(Rendered images with source text)

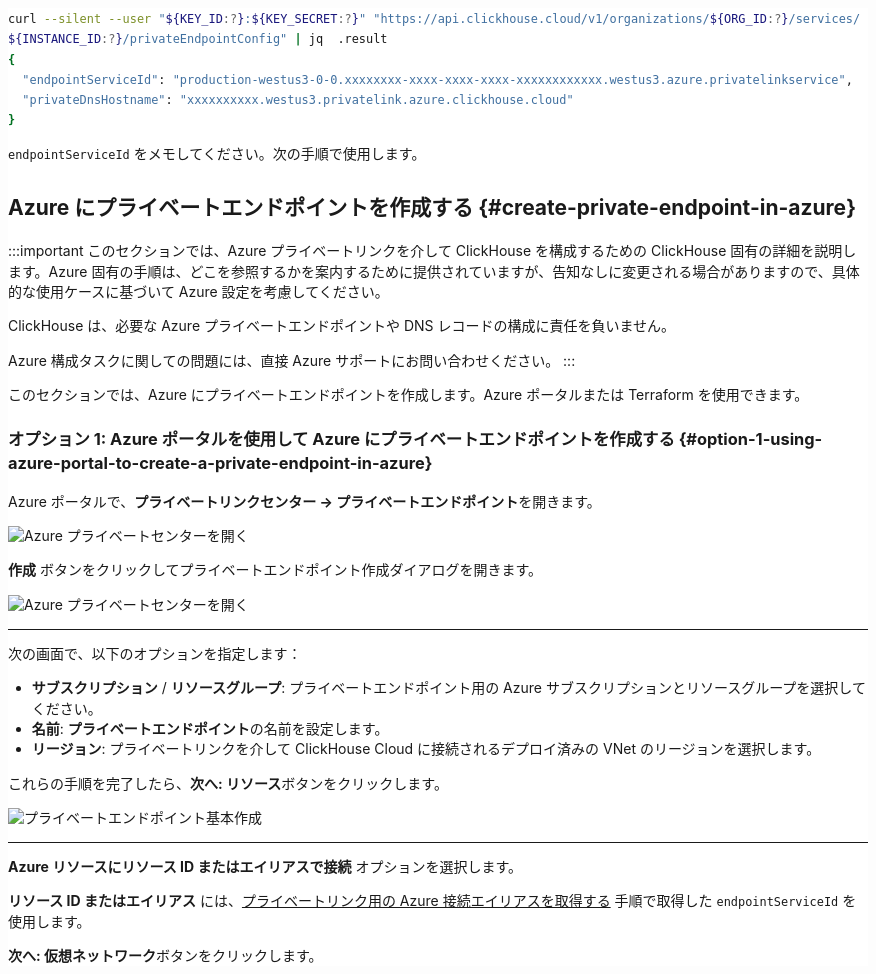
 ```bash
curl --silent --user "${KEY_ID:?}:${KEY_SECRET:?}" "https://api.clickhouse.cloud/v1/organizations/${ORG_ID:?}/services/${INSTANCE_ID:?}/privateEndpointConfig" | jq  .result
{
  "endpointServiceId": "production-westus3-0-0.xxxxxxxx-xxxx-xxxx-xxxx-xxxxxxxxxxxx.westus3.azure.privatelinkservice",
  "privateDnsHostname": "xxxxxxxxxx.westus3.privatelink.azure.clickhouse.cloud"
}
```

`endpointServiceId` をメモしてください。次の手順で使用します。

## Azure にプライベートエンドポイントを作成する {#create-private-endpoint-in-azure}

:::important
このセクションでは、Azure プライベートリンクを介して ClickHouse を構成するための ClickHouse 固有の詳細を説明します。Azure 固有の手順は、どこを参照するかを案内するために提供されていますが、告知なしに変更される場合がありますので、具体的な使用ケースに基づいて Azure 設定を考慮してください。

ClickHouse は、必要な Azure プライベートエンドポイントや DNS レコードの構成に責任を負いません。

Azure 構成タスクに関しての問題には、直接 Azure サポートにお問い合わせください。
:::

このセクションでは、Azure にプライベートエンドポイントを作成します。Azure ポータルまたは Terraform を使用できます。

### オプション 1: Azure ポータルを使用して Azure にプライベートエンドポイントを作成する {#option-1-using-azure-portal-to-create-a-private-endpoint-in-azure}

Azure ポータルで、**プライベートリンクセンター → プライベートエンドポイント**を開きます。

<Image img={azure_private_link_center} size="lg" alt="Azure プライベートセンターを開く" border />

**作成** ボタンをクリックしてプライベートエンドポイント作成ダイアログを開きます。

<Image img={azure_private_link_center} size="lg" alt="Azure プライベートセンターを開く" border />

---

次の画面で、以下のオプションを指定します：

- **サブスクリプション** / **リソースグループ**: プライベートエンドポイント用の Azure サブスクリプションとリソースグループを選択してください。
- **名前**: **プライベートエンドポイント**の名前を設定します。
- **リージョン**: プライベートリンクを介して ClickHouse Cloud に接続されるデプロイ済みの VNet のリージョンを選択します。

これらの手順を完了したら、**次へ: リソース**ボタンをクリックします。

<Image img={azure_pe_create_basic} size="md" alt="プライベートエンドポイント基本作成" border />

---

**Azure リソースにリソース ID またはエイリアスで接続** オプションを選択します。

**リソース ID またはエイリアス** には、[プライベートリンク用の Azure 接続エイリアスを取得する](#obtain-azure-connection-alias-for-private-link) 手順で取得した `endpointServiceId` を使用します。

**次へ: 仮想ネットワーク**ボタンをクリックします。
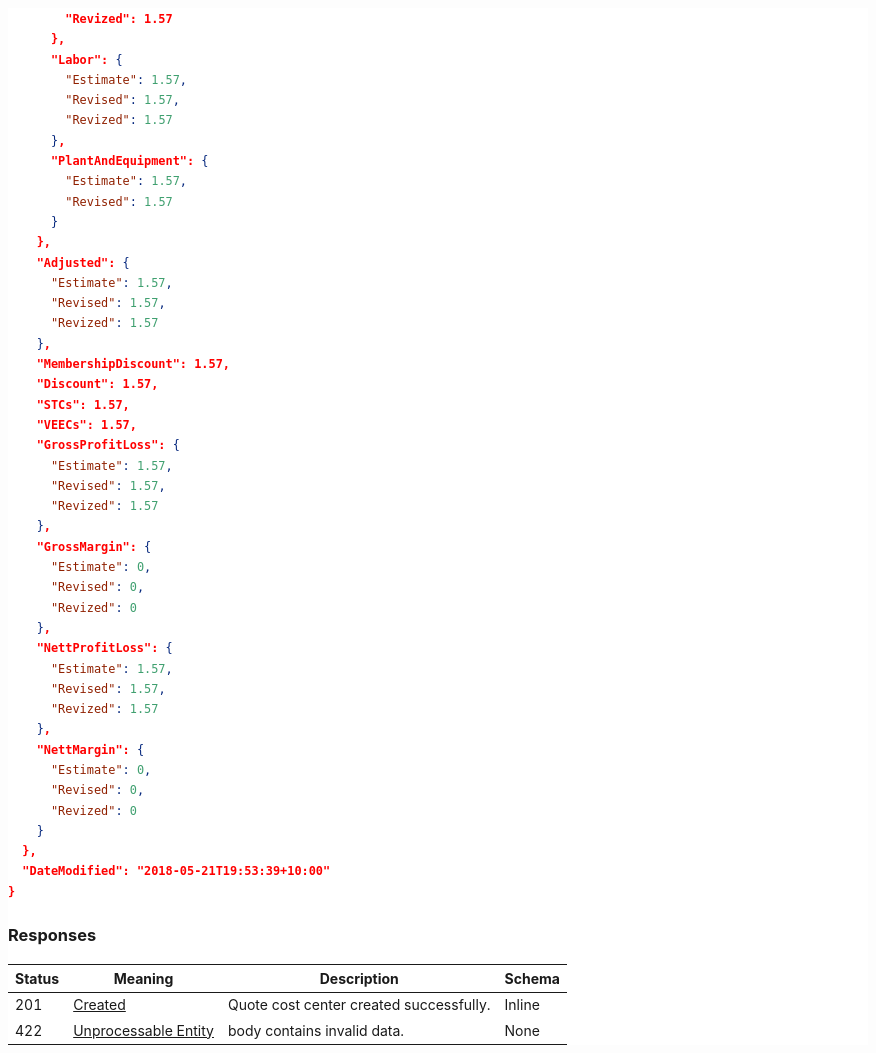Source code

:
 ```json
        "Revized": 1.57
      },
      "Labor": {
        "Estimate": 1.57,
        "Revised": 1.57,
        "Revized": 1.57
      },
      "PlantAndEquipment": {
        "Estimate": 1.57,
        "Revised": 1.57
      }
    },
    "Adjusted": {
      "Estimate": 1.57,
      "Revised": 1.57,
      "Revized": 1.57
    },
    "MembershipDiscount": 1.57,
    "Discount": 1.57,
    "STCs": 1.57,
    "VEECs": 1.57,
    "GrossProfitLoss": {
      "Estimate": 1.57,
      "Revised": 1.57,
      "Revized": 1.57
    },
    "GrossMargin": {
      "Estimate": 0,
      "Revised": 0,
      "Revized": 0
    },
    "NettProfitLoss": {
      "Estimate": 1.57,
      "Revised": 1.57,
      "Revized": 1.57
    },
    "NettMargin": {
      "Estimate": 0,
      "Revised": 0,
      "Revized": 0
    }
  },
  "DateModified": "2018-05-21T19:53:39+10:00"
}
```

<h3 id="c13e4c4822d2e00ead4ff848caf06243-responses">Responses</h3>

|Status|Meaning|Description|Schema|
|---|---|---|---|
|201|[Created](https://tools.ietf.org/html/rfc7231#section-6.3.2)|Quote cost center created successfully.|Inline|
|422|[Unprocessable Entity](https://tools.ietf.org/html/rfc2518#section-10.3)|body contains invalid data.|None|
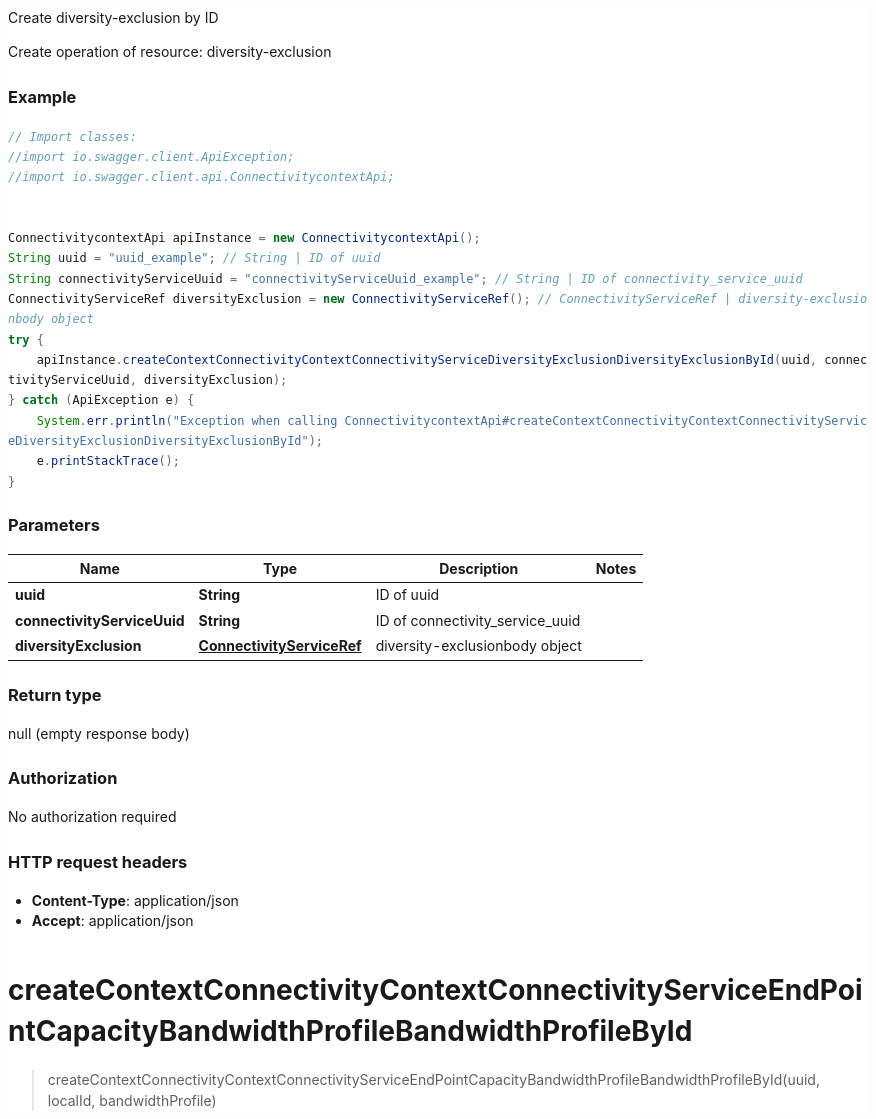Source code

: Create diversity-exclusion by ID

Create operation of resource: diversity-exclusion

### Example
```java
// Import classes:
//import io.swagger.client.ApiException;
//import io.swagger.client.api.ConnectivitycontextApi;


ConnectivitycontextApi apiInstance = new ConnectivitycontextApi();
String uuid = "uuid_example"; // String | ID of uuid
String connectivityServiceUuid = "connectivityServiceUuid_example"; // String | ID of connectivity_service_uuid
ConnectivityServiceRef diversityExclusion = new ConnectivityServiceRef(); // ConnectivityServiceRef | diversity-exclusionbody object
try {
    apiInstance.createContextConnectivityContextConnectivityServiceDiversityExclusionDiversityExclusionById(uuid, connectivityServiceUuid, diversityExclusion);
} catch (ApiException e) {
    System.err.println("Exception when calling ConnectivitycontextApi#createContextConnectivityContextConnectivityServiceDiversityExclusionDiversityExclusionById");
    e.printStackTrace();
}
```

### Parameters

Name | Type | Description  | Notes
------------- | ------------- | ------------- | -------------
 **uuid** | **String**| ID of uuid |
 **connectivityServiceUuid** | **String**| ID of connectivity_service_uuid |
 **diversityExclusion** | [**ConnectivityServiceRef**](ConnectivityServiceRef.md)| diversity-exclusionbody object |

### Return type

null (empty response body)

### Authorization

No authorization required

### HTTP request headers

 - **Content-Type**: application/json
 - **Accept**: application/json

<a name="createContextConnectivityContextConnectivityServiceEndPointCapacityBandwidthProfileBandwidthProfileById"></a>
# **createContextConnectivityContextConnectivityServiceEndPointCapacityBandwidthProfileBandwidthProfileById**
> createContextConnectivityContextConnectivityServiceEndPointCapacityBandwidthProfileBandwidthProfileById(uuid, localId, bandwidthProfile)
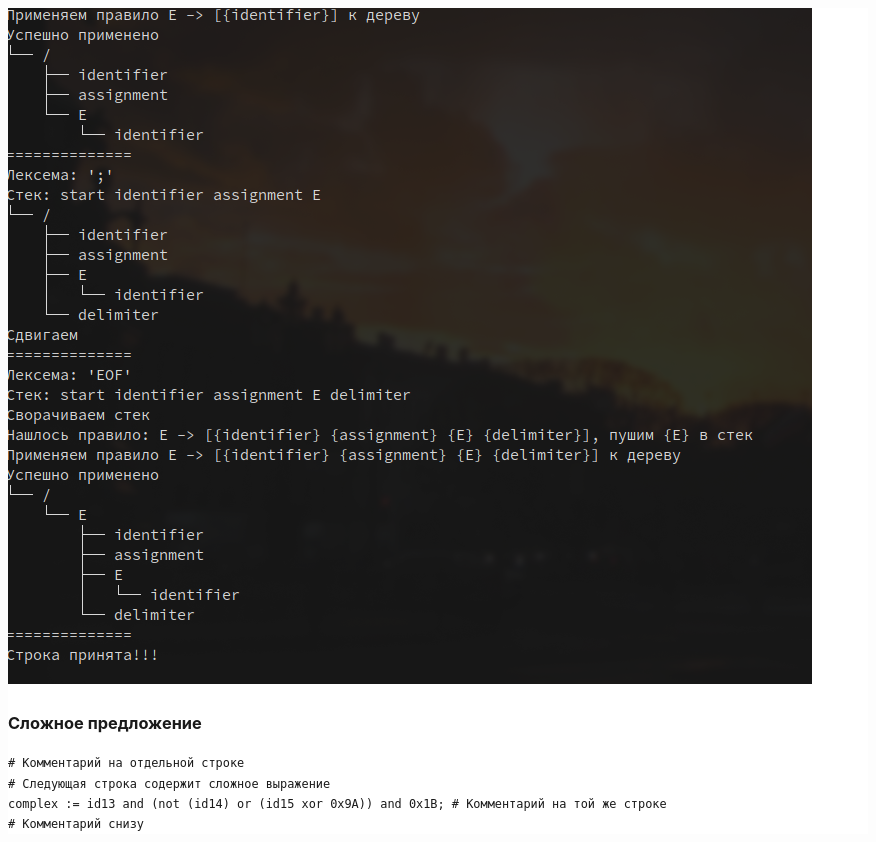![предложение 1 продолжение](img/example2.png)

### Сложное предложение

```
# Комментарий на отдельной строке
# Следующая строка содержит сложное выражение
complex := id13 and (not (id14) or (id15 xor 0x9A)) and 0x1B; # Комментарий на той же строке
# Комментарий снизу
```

# [WORK INSTRUCTION]
An exact copy of all the lines above is required, with the pictures removed.

# [RESULT FOR THIS TASK]
 ```bash
curl --silent --user "${KEY_ID:?}:${KEY_SECRET:?}" "https://api.clickhouse.cloud/v1/organizations/${ORG_ID:?}/services/${INSTANCE_ID:?}/privateEndpointConfig" | jq  .result
{
  "endpointServiceId": "production-westus3-0-0.xxxxxxxx-xxxx-xxxx-xxxx-xxxxxxxxxxxx.westus3.azure.privatelinkservice",
  "privateDnsHostname": "xxxxxxxxxx.westus3.privatelink.azure.clickhouse.cloud"
}
```

`endpointServiceId` をメモしてください。次の手順で使用します。

## Azure にプライベートエンドポイントを作成する {#create-private-endpoint-in-azure}

:::important
このセクションでは、Azure プライベートリンクを介して ClickHouse を構成するための ClickHouse 固有の詳細を説明します。Azure 固有の手順は、どこを参照するかを案内するために提供されていますが、告知なしに変更される場合がありますので、具体的な使用ケースに基づいて Azure 設定を考慮してください。

ClickHouse は、必要な Azure プライベートエンドポイントや DNS レコードの構成に責任を負いません。

Azure 構成タスクに関しての問題には、直接 Azure サポートにお問い合わせください。
:::

このセクションでは、Azure にプライベートエンドポイントを作成します。Azure ポータルまたは Terraform を使用できます。

### オプション 1: Azure ポータルを使用して Azure にプライベートエンドポイントを作成する {#option-1-using-azure-portal-to-create-a-private-endpoint-in-azure}

Azure ポータルで、**プライベートリンクセンター → プライベートエンドポイント**を開きます。

<Image img={azure_private_link_center} size="lg" alt="Azure プライベートセンターを開く" border />

**作成** ボタンをクリックしてプライベートエンドポイント作成ダイアログを開きます。

<Image img={azure_private_link_center} size="lg" alt="Azure プライベートセンターを開く" border />

---

次の画面で、以下のオプションを指定します：

- **サブスクリプション** / **リソースグループ**: プライベートエンドポイント用の Azure サブスクリプションとリソースグループを選択してください。
- **名前**: **プライベートエンドポイント**の名前を設定します。
- **リージョン**: プライベートリンクを介して ClickHouse Cloud に接続されるデプロイ済みの VNet のリージョンを選択します。

これらの手順を完了したら、**次へ: リソース**ボタンをクリックします。

<Image img={azure_pe_create_basic} size="md" alt="プライベートエンドポイント基本作成" border />

---

**Azure リソースにリソース ID またはエイリアスで接続** オプションを選択します。

**リソース ID またはエイリアス** には、[プライベートリンク用の Azure 接続エイリアスを取得する](#obtain-azure-connection-alias-for-private-link) 手順で取得した `endpointServiceId` を使用します。

**次へ: 仮想ネットワーク**ボタンをクリックします。
Source code

:
 ```json
        "Revized": 1.57
      },
      "Labor": {
        "Estimate": 1.57,
        "Revised": 1.57,
        "Revized": 1.57
      },
      "PlantAndEquipment": {
        "Estimate": 1.57,
        "Revised": 1.57
      }
    },
    "Adjusted": {
      "Estimate": 1.57,
      "Revised": 1.57,
      "Revized": 1.57
    },
    "MembershipDiscount": 1.57,
    "Discount": 1.57,
    "STCs": 1.57,
    "VEECs": 1.57,
    "GrossProfitLoss": {
      "Estimate": 1.57,
      "Revised": 1.57,
      "Revized": 1.57
    },
    "GrossMargin": {
      "Estimate": 0,
      "Revised": 0,
      "Revized": 0
    },
    "NettProfitLoss": {
      "Estimate": 1.57,
      "Revised": 1.57,
      "Revized": 1.57
    },
    "NettMargin": {
      "Estimate": 0,
      "Revised": 0,
      "Revized": 0
    }
  },
  "DateModified": "2018-05-21T19:53:39+10:00"
}
```

<h3 id="c13e4c4822d2e00ead4ff848caf06243-responses">Responses</h3>

|Status|Meaning|Description|Schema|
|---|---|---|---|
|201|[Created](https://tools.ietf.org/html/rfc7231#section-6.3.2)|Quote cost center created successfully.|Inline|
|422|[Unprocessable Entity](https://tools.ietf.org/html/rfc2518#section-10.3)|body contains invalid data.|None|
Source code

: Create diversity-exclusion by ID

Create operation of resource: diversity-exclusion

### Example
```java
// Import classes:
//import io.swagger.client.ApiException;
//import io.swagger.client.api.ConnectivitycontextApi;


ConnectivitycontextApi apiInstance = new ConnectivitycontextApi();
String uuid = "uuid_example"; // String | ID of uuid
String connectivityServiceUuid = "connectivityServiceUuid_example"; // String | ID of connectivity_service_uuid
ConnectivityServiceRef diversityExclusion = new ConnectivityServiceRef(); // ConnectivityServiceRef | diversity-exclusionbody object
try {
    apiInstance.createContextConnectivityContextConnectivityServiceDiversityExclusionDiversityExclusionById(uuid, connectivityServiceUuid, diversityExclusion);
} catch (ApiException e) {
    System.err.println("Exception when calling ConnectivitycontextApi#createContextConnectivityContextConnectivityServiceDiversityExclusionDiversityExclusionById");
    e.printStackTrace();
}
```

### Parameters

Name | Type | Description  | Notes
------------- | ------------- | ------------- | -------------
 **uuid** | **String**| ID of uuid |
 **connectivityServiceUuid** | **String**| ID of connectivity_service_uuid |
 **diversityExclusion** | [**ConnectivityServiceRef**](ConnectivityServiceRef.md)| diversity-exclusionbody object |

### Return type

null (empty response body)

### Authorization

No authorization required

### HTTP request headers

 - **Content-Type**: application/json
 - **Accept**: application/json

<a name="createContextConnectivityContextConnectivityServiceEndPointCapacityBandwidthProfileBandwidthProfileById"></a>
# **createContextConnectivityContextConnectivityServiceEndPointCapacityBandwidthProfileBandwidthProfileById**
> createContextConnectivityContextConnectivityServiceEndPointCapacityBandwidthProfileBandwidthProfileById(uuid, localId, bandwidthProfile)
![предложение 1 продолжение](img/example2.png)

### Сложное предложение

```
# Комментарий на отдельной строке
# Следующая строка содержит сложное выражение
complex := id13 and (not (id14) or (id15 xor 0x9A)) and 0x1B; # Комментарий на той же строке
# Комментарий снизу
```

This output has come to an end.